I returned the smile. Crime Scene Technician Jill Faciane was not only an exceedingly cool person but she also knew what she was doing and wouldn’t screw the scene up or allow it to be screwed up. Jill had come over from New Orleans a couple of years after Katrina, bringing a wealth of experience and a sharp wit as well. A slender woman with short red hair and an elfin face, she had a determined set to her jaw, a quick smile, and keen blue eyes that were quick to notice details of scenes that escaped most others. She was also smart and sarcastic, which meant that she and I got along great.

 

“I was assigned to Violent Crimes three weeks ago,” I said. “And, since I’m pretty familiar with the Symbol Man cases, the captain gave me permission to come out and help.”

 

“Yeah, this is some insane shit! Here, make yourself useful,” she said, as she handed me one end of the measuring tape. “I have a bunch of measurements left, and those useless lugs over there,” she jerked her head toward a knot of people by the main building, “are too important to help get the scene processed.”

 

I held the end of the tape obediently. “They’re detectives.
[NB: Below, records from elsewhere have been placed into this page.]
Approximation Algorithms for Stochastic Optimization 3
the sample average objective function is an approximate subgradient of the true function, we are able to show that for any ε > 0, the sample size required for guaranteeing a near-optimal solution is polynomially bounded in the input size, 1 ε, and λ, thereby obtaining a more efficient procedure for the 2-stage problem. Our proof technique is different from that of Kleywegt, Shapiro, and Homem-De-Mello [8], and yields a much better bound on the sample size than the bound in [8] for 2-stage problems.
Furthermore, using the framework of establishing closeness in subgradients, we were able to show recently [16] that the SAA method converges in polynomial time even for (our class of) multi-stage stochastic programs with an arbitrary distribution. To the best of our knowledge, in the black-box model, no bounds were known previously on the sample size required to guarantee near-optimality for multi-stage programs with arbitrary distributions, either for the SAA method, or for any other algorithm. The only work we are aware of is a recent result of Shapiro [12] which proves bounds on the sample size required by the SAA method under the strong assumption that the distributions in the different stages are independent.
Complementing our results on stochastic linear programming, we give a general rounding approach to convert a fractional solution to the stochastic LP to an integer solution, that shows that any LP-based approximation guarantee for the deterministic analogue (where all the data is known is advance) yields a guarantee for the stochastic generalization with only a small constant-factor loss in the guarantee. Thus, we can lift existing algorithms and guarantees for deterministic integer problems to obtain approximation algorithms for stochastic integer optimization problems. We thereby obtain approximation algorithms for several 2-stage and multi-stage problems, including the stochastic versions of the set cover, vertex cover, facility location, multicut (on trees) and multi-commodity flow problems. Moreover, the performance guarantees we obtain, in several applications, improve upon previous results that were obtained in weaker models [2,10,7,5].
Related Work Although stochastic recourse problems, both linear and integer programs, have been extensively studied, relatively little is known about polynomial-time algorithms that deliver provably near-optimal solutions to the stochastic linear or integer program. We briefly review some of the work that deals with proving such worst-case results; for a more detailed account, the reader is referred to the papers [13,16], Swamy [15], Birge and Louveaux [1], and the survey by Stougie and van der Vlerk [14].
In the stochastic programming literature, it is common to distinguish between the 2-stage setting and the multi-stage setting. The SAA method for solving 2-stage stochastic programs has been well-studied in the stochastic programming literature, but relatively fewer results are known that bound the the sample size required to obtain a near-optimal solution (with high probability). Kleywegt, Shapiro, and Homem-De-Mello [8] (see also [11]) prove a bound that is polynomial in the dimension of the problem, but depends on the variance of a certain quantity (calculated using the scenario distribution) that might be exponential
Come on, you don’t expect them to actually work, do you?”

 

“Ha!” she snapped, as she manhandled me to stand with the end of the tape near a pipe sticking out of the ground. “You’re a detective, and you work.”

 

“I know.” I gave a tragic sigh. “I think it’s holding me back too.”

 

She snickered, then trotted off to a point near the body, made a notation on her pad, and returned to me. “My God, you’d think the media could have come up with something more exciting than ‘Symbol Man.’”

 

“Well, it was a long time ago. In fact, it was right about the time I became a cop, seven years ago. And it was the big news for a while.”